As faithful readers (which I think might only be Blake Nelson) know, salt might be ground zero in the food wars. Used by real people to season and preserve their food for centuries, readily available and cheap, salt has nonetheless been made artisanal and precious and particular by foodies who can’t leave well enough alone. Salt happens to be one of the few things Meatball and I really know about food—remember the time we figured out that Scrabble Cheez Its have less salt than regular Cheez Its all on our own?
The supertasters wanted salt to the max, up to the point where most people find foods not only very salty but irritating to the mouth. “For them, more is better,” Hayes says, “and Goldilocks was wrong.
Beyond its own taste, salt also masks bitter flavors and counters a side effect of processed food production called “warmed-over flavor,” which, the scientists said, can make meat taste like “cardboard” or ‘damp dog hair.’

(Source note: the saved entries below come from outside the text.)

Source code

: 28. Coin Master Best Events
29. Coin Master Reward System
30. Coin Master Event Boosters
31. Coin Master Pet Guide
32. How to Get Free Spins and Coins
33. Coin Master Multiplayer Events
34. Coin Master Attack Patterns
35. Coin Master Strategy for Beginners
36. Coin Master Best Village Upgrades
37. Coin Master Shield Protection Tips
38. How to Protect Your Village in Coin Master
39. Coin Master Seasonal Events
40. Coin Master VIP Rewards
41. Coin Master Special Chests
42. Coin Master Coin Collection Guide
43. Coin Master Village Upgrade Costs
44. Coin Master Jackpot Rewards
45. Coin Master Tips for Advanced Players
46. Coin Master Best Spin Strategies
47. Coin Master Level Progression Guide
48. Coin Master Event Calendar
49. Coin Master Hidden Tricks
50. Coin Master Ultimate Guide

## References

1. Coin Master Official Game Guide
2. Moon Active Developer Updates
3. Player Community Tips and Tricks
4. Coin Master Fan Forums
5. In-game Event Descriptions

From Michael Moss’s excellent “Hard Sell on Salt,” in the Times. Among other things, he details attempts by manufacturers to reduce sodium in things like Cheez-Its, Kellogg’s Cornflakes and Eggos, with predictable results. He doesn’t get into the concurrent rise in gourmet salt, which would have been super interesting, but it is still a great piece.
I have over 60 varieties of salt, including several smoked ones (I use applewood from Maine the most). Yours would be good on thick slices of avocado, roasted corn, cured salmon, or a simple butter lettuce salad. Also excellent with peach sorbet.
At least Florence Fabricant admits: “I have little use for flavored salts.” I’m sure it won’t be long until someone is purchasing this with their food stamps, thus completing the licorice-boysenberry-ham-hock-soaked-in-beer-vinegar for Sunday’s BBQ.
“Master In-Shan’s Oyster bamboo salt 9x smells like something dragons must use to season their victims before eating them”
And one that must be quoted in its entirety:
If salt were beer, Murray Darling finishing salt would be the frothy head of a crisp Lager. It starts as snowmelt from the Australian Alps descending to the Murray Darling basin, where a combination of low rainfall and high evaporation have created high concentrations of salt in the groundwater.
Murray Darling Australian finishing salt’s pink-tinged crystals (much peach-rose-pinker than in the photo!), which gain their color from carotene produced by algae that lives in the underground brine, have a cotton-candy texture that imparts a sense of ineffable lightness. The flakes have a note of sweetness, and are uncannily un-salty. This, together with the low moisture content and fine texture, position Murray River as more of a topping than a salt.
Unless used on a dry surface, such as goat cheese or scantily dressed greens, Murray Darling finishing salt should only be applied at the table, just before eating. Strangely, given its superlative subtlety, it is unabashedly elegant on that rare caprese salade made from explosively ripe back-yard garden tomatoes, sweet basil, and springy-yet-yielding bufala mozzarella.